Hayat Kıvılcımı, Nazi kampındaki beş Alman siyasi tutuklu üzerinde yoğunlaşıyor. Remarque kitapta anlattığı kamp yaşantısını birinci elden görmediği ya da olaylara şahitlik etmediği gerekçesiyle yoğun bir eleştiriyle karşılaşmıştı. Ancak ortada beş yıllık bir araştırma, bilgi toplama sürecini de yabana atmamak gerekiyor.
Remarque hiçbir zaman Naziler tarafından sevilmedi ve daha savaş başlamadan Almanlar kitaplarını yaktılar ve yasakladılar. Kitabın odak noktasında Gestapo tarafından aranan insanları ihbar etmeyi reddetmiş eski bir gazeteci yani 509 numaralı mahkum yatıyor.
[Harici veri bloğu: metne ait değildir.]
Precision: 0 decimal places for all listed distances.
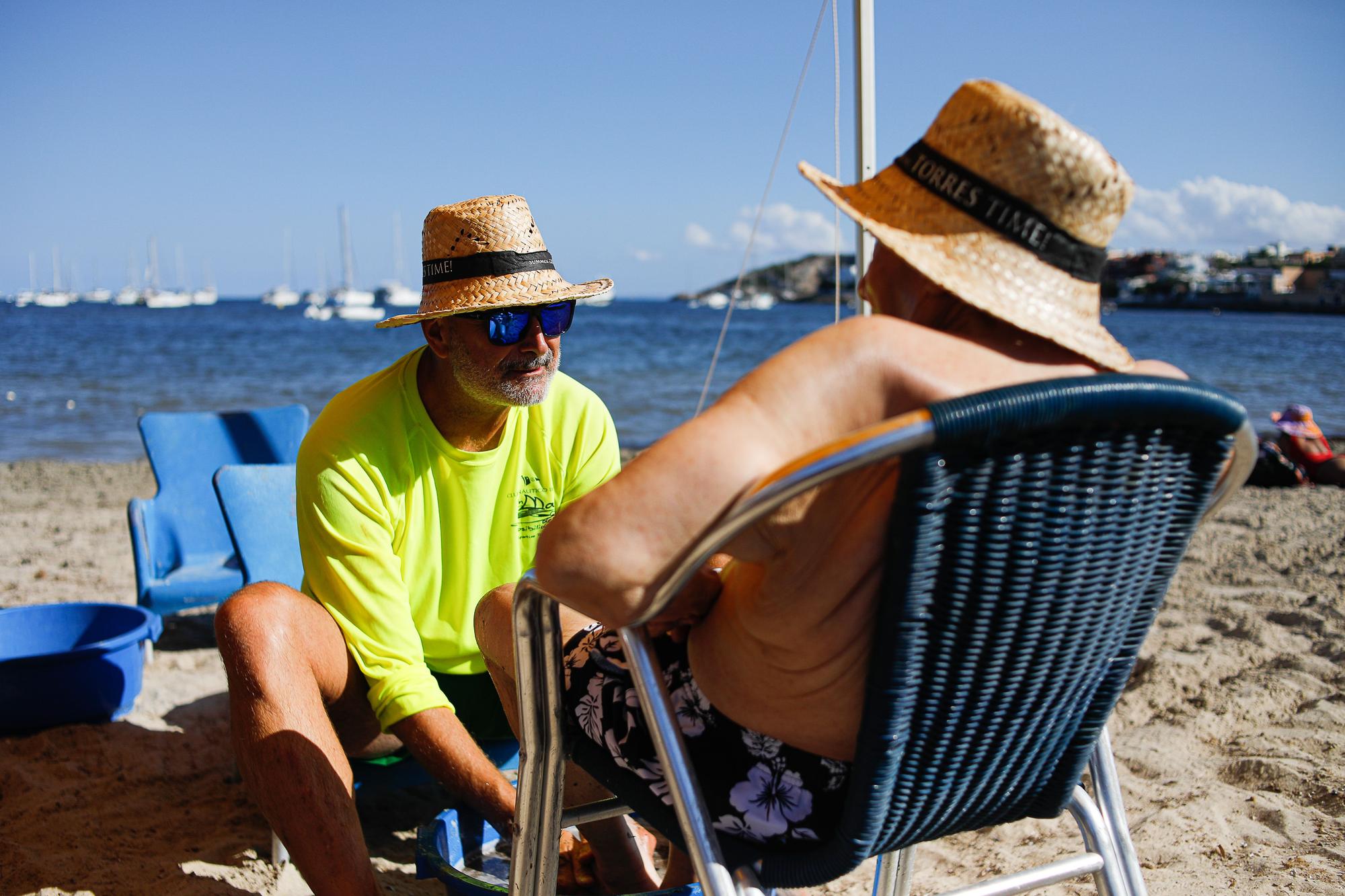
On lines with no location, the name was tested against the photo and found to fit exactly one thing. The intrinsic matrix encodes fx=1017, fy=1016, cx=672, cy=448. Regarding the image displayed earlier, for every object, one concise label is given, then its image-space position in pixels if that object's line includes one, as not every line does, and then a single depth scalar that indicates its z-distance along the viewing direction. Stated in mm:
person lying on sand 7809
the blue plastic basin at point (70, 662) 3148
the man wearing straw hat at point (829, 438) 1059
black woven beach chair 1005
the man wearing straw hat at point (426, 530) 1946
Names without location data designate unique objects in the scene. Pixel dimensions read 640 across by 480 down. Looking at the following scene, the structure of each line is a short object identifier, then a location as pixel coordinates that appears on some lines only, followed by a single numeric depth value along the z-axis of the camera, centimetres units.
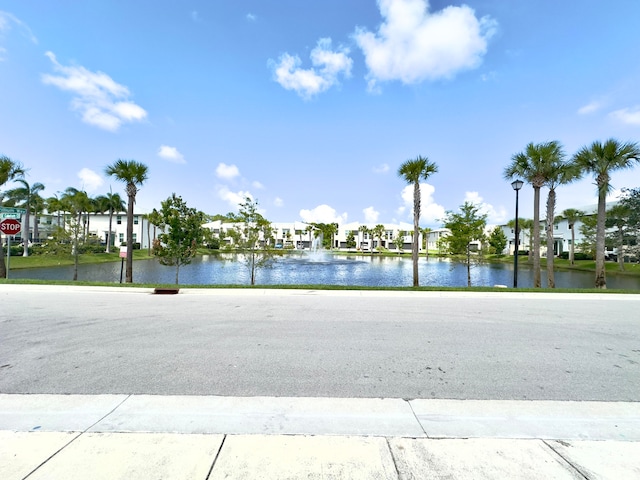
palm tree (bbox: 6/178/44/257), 3792
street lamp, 1805
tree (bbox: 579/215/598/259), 4178
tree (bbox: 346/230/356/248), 10564
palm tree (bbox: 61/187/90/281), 2338
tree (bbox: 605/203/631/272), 3395
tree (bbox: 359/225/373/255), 10031
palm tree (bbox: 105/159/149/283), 1919
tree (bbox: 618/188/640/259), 2948
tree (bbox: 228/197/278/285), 1869
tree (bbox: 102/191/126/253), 5242
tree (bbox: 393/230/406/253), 9938
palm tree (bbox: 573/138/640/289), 1747
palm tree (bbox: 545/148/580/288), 1817
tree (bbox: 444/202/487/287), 2097
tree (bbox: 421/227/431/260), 8908
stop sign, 1394
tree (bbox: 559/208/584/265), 5206
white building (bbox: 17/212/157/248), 6362
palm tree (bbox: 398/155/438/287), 1841
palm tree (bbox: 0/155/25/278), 1888
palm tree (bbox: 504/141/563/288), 1814
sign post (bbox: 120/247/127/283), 1745
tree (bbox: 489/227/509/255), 6203
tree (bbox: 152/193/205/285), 1845
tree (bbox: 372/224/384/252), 9702
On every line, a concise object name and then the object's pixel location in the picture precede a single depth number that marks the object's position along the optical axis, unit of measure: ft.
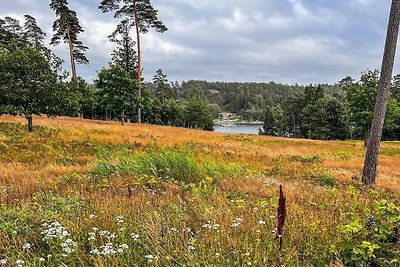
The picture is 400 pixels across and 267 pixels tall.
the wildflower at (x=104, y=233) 11.11
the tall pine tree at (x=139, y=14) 103.24
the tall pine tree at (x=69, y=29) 115.96
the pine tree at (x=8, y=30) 127.54
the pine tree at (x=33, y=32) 137.90
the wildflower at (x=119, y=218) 12.81
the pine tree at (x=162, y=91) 237.33
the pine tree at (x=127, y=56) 151.68
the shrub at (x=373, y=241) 9.86
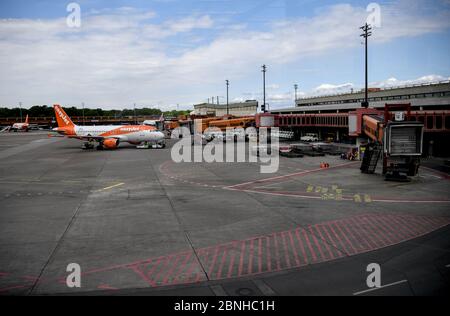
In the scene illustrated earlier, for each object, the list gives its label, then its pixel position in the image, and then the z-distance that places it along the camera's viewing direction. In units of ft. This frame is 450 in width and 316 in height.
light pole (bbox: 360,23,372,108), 211.00
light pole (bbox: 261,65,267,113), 318.14
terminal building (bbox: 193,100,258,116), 623.56
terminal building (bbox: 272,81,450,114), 194.39
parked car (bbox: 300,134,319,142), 285.23
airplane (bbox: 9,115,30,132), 572.51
Yazar okuyucuya sadece toplama kamplarının çirkin yüzünü göstermekle kalmıyor, kişisel çıkarları için Nazizm’i bir araç olarak kullanan kamp komutanı Noubauer, esirler üzerinde çılgınca tıbbi deneyler yapan Binbaşı Wiesse, esirleri ölesiye çalıştıran ve onlara her türlü zulmü ve işkenceyi yapan kamp kıdemlisi Weber şahsında Nazi rejimine dair de çarpıcı gerçekleri tüm açıklığı ile ortaya koyuyor.
Korkunç bir gerçekle ilgili bu roman, büyük romancının en sarsıcı yapıtlarından biridir; karanlık, çile ve çaresizlikle kuşatılmış yaşamın yenilmezliğini dile getiren bir destandır.
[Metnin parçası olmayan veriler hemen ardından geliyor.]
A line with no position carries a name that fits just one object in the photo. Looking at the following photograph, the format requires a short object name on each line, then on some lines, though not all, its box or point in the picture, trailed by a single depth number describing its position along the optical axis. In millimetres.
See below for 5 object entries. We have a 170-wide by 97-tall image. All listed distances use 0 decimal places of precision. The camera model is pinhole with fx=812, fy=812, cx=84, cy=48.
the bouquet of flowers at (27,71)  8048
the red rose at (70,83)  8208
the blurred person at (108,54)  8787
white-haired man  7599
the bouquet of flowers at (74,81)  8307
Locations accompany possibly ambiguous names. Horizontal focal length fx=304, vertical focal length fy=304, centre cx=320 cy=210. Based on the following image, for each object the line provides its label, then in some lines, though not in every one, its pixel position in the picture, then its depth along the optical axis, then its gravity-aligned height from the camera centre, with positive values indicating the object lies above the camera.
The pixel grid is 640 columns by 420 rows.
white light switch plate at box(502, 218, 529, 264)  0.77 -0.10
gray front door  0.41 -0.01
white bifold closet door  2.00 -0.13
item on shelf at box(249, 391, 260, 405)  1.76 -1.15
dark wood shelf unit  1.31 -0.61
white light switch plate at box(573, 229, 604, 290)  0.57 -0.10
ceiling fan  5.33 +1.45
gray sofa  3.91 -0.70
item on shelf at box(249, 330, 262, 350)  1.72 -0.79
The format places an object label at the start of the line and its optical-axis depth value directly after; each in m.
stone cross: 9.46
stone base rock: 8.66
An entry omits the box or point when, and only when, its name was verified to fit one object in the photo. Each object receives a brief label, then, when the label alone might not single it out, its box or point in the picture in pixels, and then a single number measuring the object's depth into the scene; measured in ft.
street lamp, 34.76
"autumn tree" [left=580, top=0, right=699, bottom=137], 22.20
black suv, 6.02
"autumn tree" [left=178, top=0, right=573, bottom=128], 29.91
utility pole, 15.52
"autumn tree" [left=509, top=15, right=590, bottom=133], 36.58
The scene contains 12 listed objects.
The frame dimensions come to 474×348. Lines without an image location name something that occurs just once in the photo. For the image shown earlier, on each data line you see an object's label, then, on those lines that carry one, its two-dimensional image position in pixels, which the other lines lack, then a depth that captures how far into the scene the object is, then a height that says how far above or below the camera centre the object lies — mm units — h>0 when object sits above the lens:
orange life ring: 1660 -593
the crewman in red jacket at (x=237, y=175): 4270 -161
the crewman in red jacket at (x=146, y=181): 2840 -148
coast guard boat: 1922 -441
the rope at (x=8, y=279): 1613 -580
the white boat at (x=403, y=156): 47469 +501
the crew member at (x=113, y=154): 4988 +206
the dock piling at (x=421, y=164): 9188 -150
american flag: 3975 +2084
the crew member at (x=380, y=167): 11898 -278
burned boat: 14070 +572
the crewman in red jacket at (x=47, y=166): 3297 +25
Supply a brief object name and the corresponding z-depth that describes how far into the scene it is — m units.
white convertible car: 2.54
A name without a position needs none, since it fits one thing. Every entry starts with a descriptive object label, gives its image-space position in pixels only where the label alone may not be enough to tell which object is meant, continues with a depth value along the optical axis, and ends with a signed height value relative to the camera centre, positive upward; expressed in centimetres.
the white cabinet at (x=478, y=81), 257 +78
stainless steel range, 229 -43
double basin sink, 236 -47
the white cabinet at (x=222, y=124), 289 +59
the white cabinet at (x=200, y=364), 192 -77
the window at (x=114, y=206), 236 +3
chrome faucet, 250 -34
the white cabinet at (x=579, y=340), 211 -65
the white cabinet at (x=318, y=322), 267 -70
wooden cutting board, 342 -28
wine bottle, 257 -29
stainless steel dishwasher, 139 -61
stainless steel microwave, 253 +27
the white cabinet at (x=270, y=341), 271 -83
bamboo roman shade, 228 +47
Yaşadığımız dönemde meydana gelen tüyler ürpertici olaylardan söz eden bir kitap, dürüstlük ve ortak sorumluluğu üstlenme bilincinden doğan bir arınma kitabı.
Roman’da kişileri, dikenli teller arkasında ve insanlık için yüz kızartıcı şartlar altında yaşarlar. Yaşamaktan çok ölürler. Türlü işkencelerle öldürülürler. Buna rağmen yaşama gücünü, insan sevgisini yitirmemişlerdir.
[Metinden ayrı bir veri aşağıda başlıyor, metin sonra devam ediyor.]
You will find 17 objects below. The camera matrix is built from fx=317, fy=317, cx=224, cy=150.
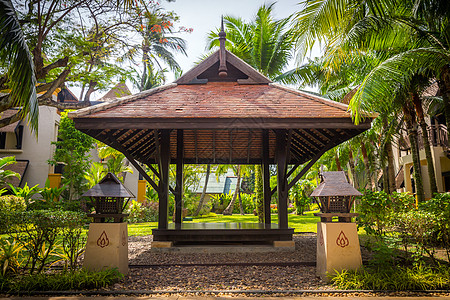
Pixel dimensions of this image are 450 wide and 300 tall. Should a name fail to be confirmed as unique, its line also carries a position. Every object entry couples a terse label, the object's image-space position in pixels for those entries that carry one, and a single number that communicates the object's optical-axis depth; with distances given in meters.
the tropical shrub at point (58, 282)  4.81
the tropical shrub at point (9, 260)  5.21
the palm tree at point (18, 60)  4.68
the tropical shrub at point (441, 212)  5.69
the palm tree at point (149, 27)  10.01
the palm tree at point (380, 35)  6.60
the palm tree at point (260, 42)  15.63
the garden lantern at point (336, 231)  5.36
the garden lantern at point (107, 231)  5.50
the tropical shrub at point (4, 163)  13.08
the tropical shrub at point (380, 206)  7.33
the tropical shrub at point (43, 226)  5.37
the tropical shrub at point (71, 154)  17.25
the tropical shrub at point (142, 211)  18.15
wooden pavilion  6.67
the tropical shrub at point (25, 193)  14.26
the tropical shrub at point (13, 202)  11.45
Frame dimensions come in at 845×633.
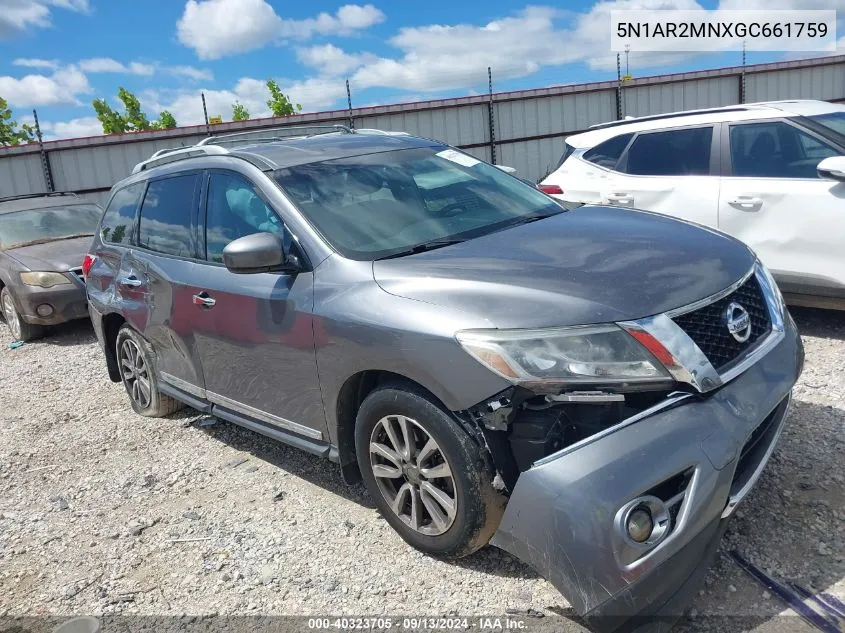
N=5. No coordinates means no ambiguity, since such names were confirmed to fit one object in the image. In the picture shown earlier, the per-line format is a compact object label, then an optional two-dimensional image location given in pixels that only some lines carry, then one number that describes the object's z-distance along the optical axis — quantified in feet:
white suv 15.98
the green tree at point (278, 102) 105.81
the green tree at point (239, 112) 119.44
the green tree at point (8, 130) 93.36
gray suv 7.24
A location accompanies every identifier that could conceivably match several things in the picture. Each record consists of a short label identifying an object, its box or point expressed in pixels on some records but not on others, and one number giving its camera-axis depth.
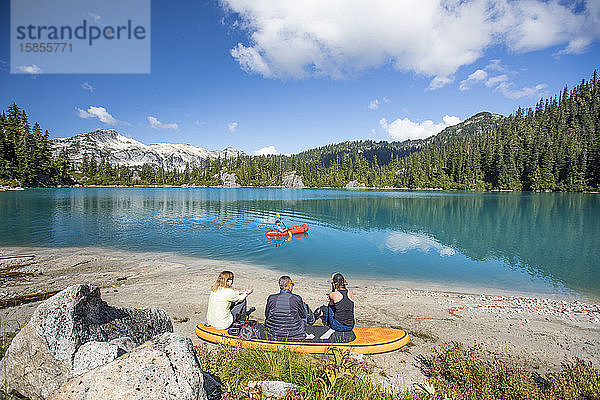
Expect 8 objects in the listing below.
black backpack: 7.60
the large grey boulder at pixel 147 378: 2.99
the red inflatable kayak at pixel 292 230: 29.90
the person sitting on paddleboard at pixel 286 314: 7.55
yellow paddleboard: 7.31
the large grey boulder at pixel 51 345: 4.07
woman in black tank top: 7.98
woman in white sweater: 8.21
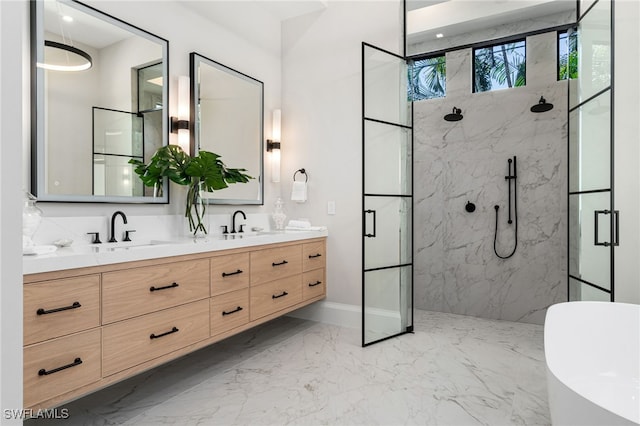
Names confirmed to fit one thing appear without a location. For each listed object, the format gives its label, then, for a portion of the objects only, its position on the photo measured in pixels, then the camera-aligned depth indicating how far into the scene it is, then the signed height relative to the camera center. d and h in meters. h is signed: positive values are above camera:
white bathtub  2.04 -0.75
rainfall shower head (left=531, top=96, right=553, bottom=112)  3.68 +0.99
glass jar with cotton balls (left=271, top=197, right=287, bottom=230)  3.85 -0.05
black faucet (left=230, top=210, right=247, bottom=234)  3.51 -0.11
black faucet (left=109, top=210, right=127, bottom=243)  2.53 -0.11
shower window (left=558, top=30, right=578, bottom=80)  3.61 +1.42
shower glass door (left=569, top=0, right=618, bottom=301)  2.58 +0.35
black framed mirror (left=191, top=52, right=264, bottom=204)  3.20 +0.79
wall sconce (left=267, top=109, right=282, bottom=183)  4.02 +0.65
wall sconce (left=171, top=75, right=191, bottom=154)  3.04 +0.72
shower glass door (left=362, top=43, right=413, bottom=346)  3.33 +0.11
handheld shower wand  3.92 +0.21
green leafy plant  2.73 +0.27
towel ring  3.98 +0.38
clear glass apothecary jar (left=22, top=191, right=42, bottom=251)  1.91 -0.04
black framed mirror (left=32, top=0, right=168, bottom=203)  2.24 +0.67
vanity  1.67 -0.51
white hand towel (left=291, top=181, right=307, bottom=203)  3.87 +0.18
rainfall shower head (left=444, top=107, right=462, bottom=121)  4.14 +1.01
Bucher ile Ruth Hollandın aşkı, yeryüzünde bir roman edebiyatı bulunduğu günden bugüne anlatılan aşklardan hiçbirine benzemez; onların aşkı, ölüm dirim savaşı yaparken bile içlerinde bir hayat kıvılcımı kalabilenlerin aşkıdır.
“Remarque başka hiç bir eser yazmamış bile olsaydı sadece bu romanıyla büyük bir edebiyatçı olurdu” diye özetleyebiliriz.